Riforma codice della strada

Il 2 settembre scorso il Consiglio dei Ministri ha approvato il decreto Infrastrutture, su iniziativa del Presidente del Consiglio dei Ministri, di concerto con i Ministri del Lavoro, delle Infrastrutture, delle Politiche Sociali e dell’Economia e Finanze.
L’approvazione del decreto in Aula a Montecitorio è arrivata il 29 ottobre. Adesso si passa al Senato, per il via libera definitivo al nuovo testo che deve essere convertito in legge entro il 10 novembre. Pena la sua decadenza.
Il provvedimento si propone di adottare:

disposizioni che perseguono anche il fine di favorire gli investimenti per migliorare la mobilità, aumentare la sicurezza della circolazione ferroviaria e di quella su strade e autostrade, compresa quella del trasporto pubblico, incentivare l’acquisto di veicoli meno inquinanti e l’innovazione tecnologica”.

Di seguito proverò a sintetizzare le principali novità proposte ed evidenzierò qualche occasione mancata nella discussione parlamentare.

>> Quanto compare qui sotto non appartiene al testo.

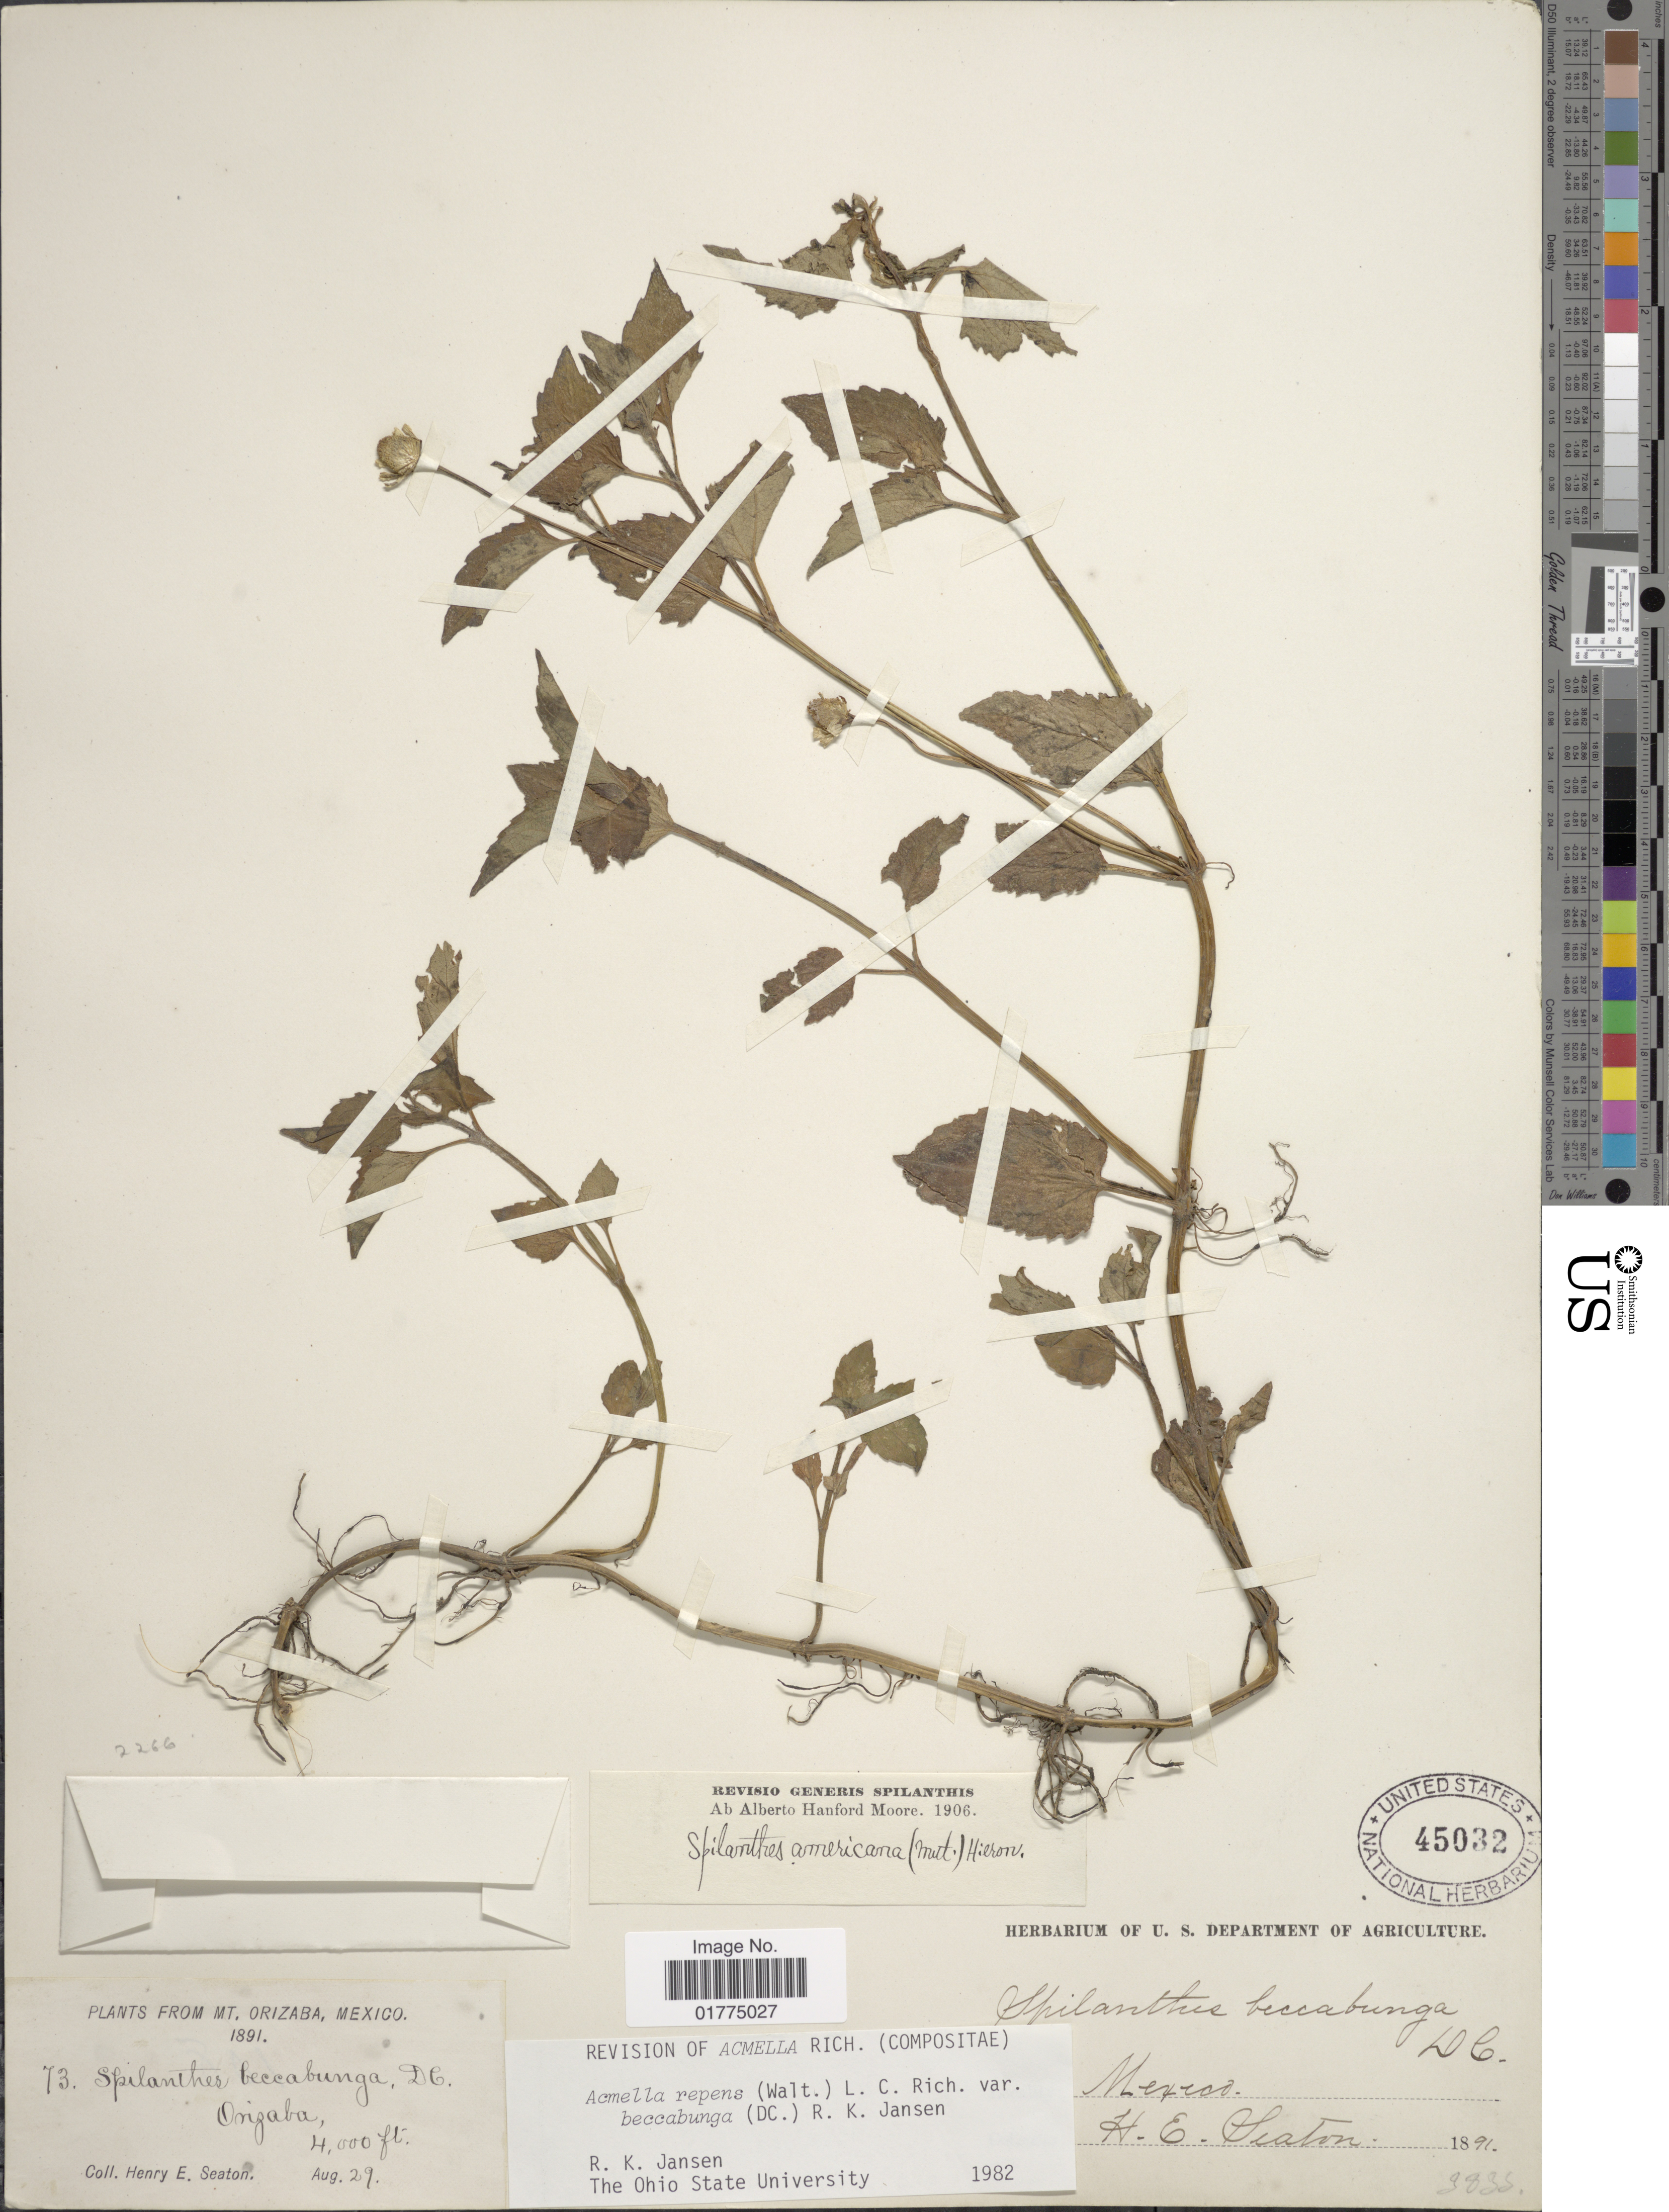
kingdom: Plantae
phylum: Tracheophyta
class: Magnoliopsida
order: Asterales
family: Asteraceae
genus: Acmella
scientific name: Acmella repens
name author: (Walter) Rich.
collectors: H. E. Seaton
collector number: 73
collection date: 1891-08-29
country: Mexico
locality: Mt. Orizaba, Mexico. Orizaba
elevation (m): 1219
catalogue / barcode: US 45032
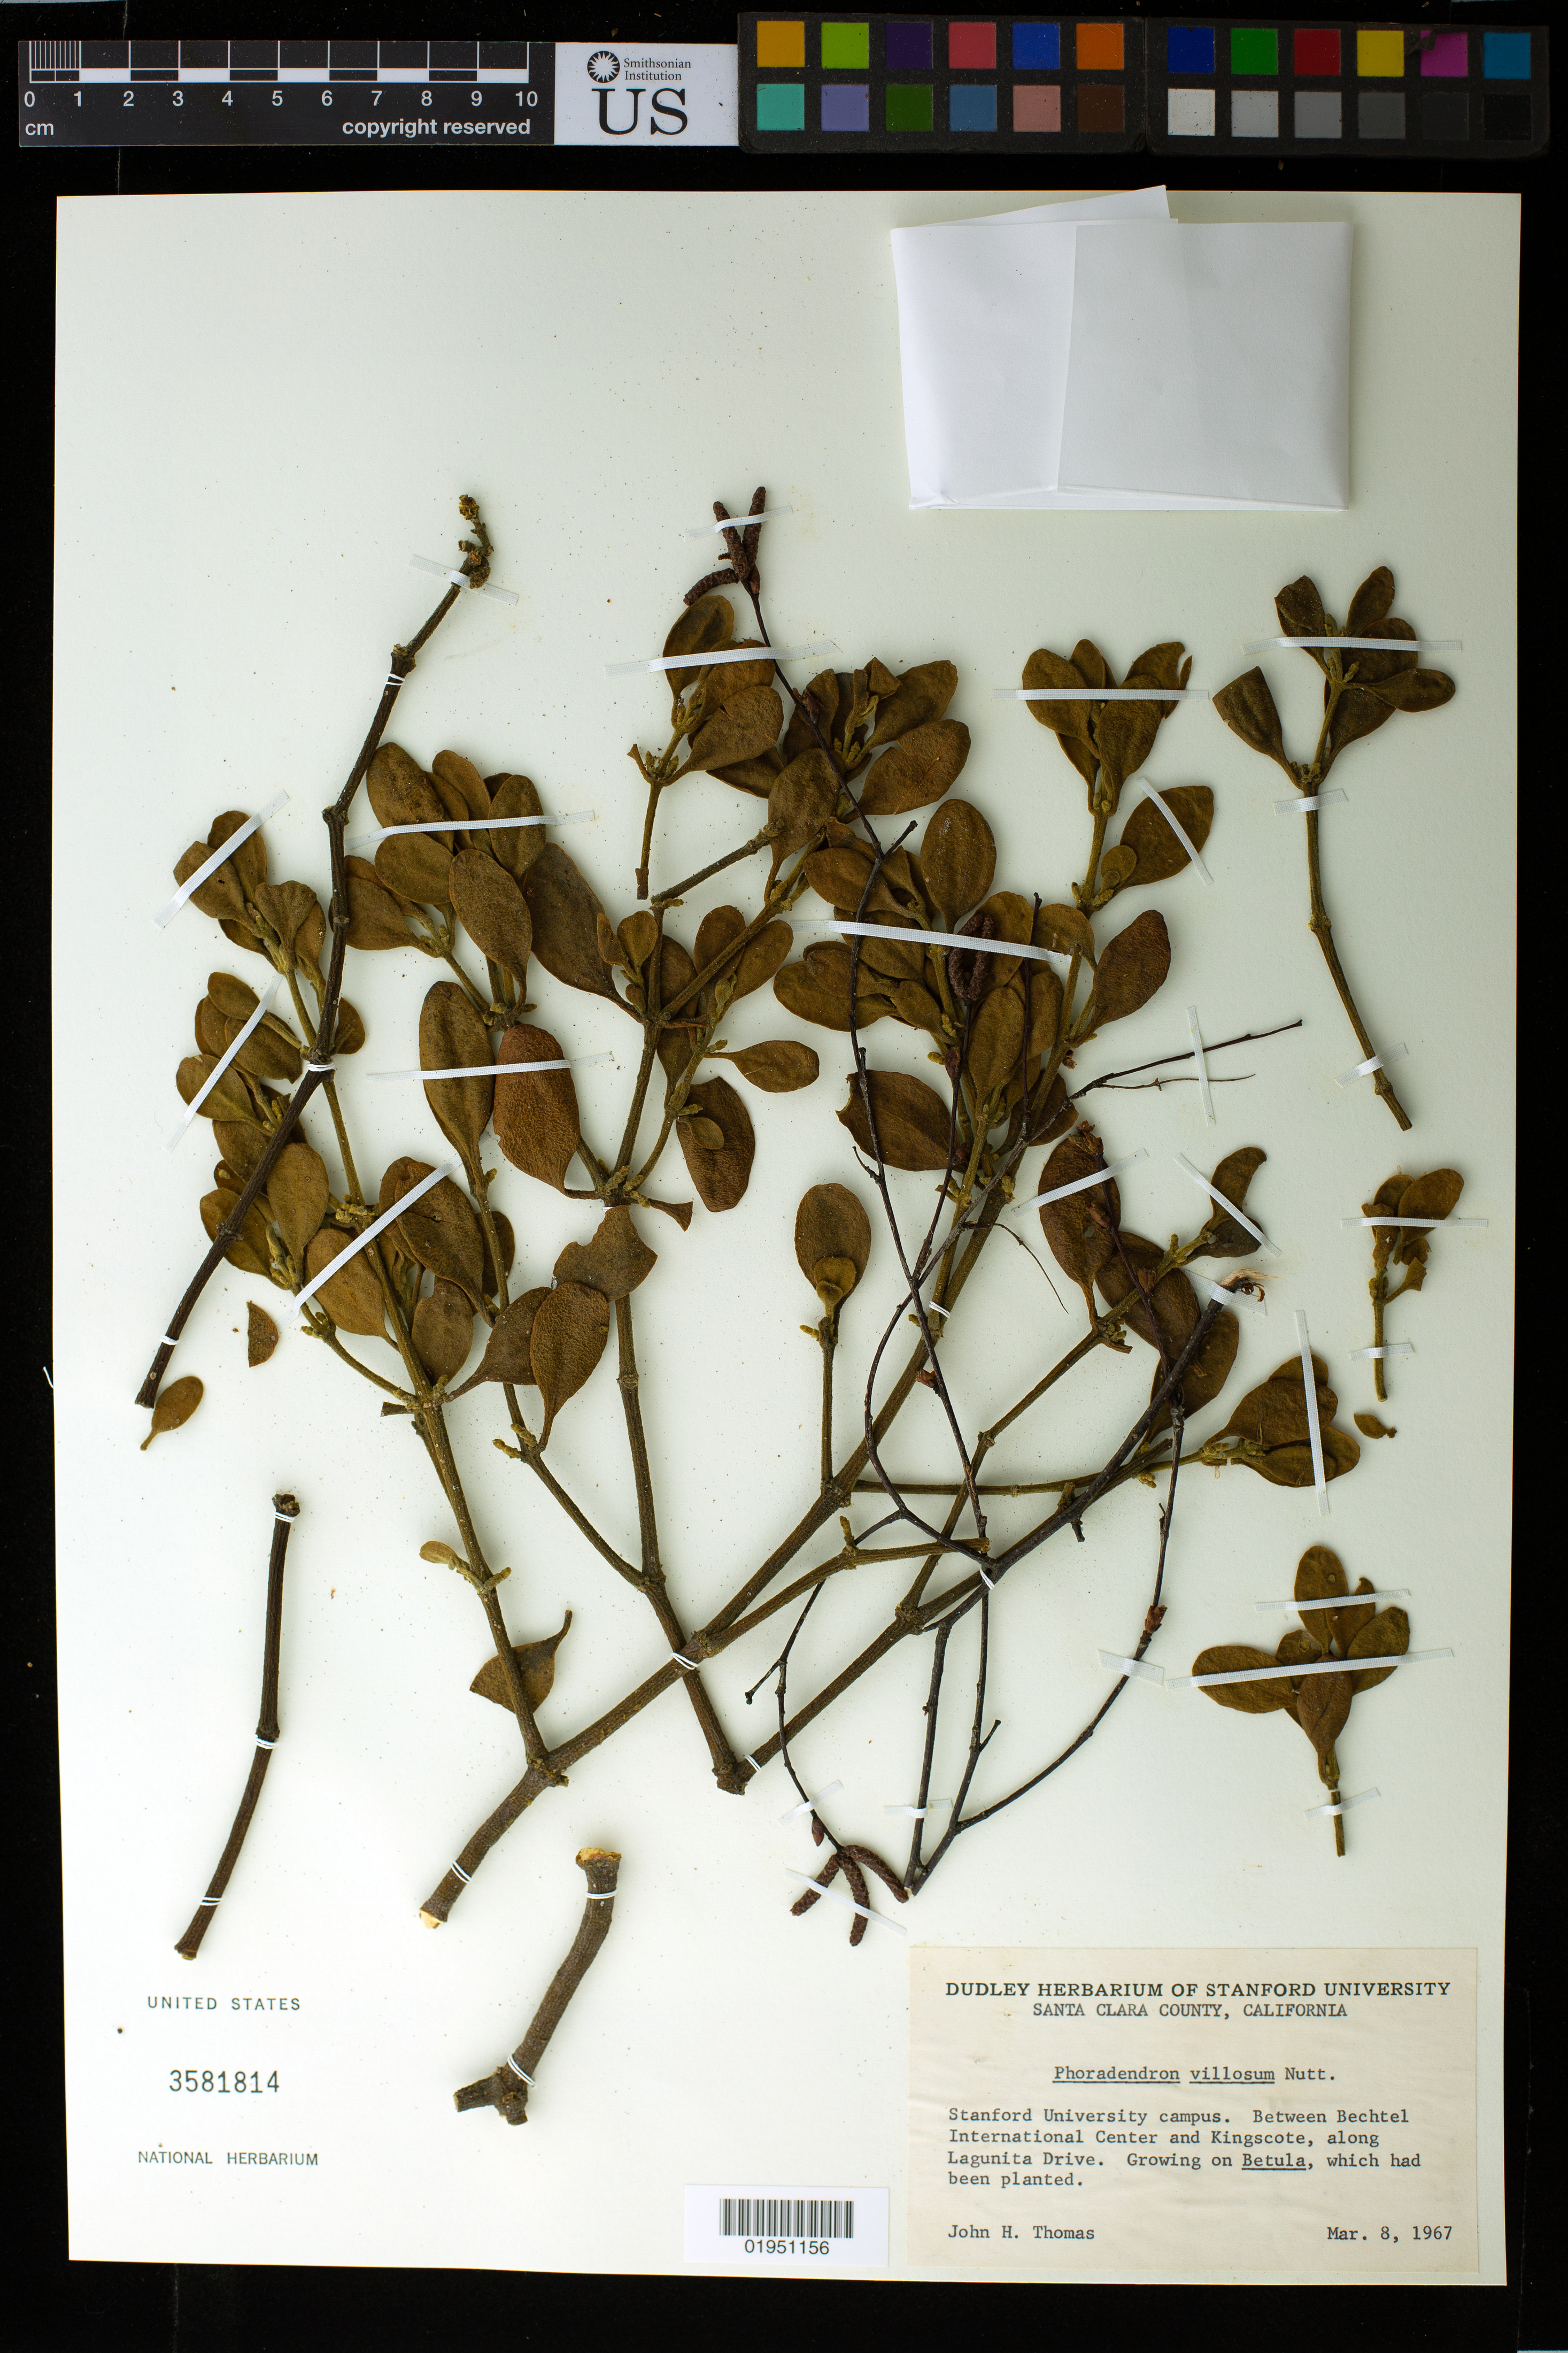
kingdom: Plantae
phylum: Tracheophyta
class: Magnoliopsida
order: Santalales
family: Viscaceae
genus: Phoradendron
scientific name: Phoradendron villosum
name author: (Nutt.) Nutt. ex Engelm.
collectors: J. H. Thomas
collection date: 1967-03-08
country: United States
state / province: California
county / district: Santa Clara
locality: Stanford University campus. Between Bechtel International Center and Kingscote, along Lagunita Drive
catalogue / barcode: US 3581814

Uso del telefonino e parcheggi disabili

Uno dei temi più discussi riguarda l’uso di dispositivi elettronici alla guida (smartphone, computer portatili, notebook, tablet), con i grillini che insistono per la stangata, con un emendamento che prevede multe da 422 a 1.697 euro – ma che arrivano a 2.588 euro “qualora lo stesso soggetto compia un’ulteriore violazione nel corso di un biennio” – con sospensione della patente da una settimana a due mesi.
Mentre l’Istat continua a certificare che la distrazione alla guida è tra le cause più frequenti di incidenti stradali, Giuseppe Donina della Lega, chiede l’eliminazione di tale emendamento.
Attualmente, in caso di violazione dell’articolo 173 del codice della strada, per il quale “è vietato al conducente di far uso durante la marcia di apparecchi radiotelefonici ovvero di usare cuffie sonore”, prevede multe da 165 a 660 euro, oltre alla sospensione della patente da uno a tre mesi “qualora lo stesso soggetto compia un’ulteriore violazione nel corso di un biennio”. Se dovesse passare la proposta del Movimento 5 stelle la sospensione sarebbe immediata, alla prima infrazione.

I parcheggi riservati

Il decreto menziona anche i cosiddetti “parcheggi rosa”. I Comuni avranno la possibilità di riservare alcuni parcheggi per donne in gravidanza o genitori di minori sotto i due anni. Questi spazi possono avere una limitazione di giorni e orari oppure essere fissi. Non si specifica però se il minore debba essere trasportato, con il rischio di evidenti abusi.
Altra novità è l’estensione della gratuità del parcheggio sulle strisce blu per i disabili. Si tratta – tecnicamente – di un’estensione perché molti Comuni adottano già tale esenzione del pagamento per i disabili.
Vengono infine inasprite le sanzioni per chi invece occupa parcheggi riservati non avendone il diritto.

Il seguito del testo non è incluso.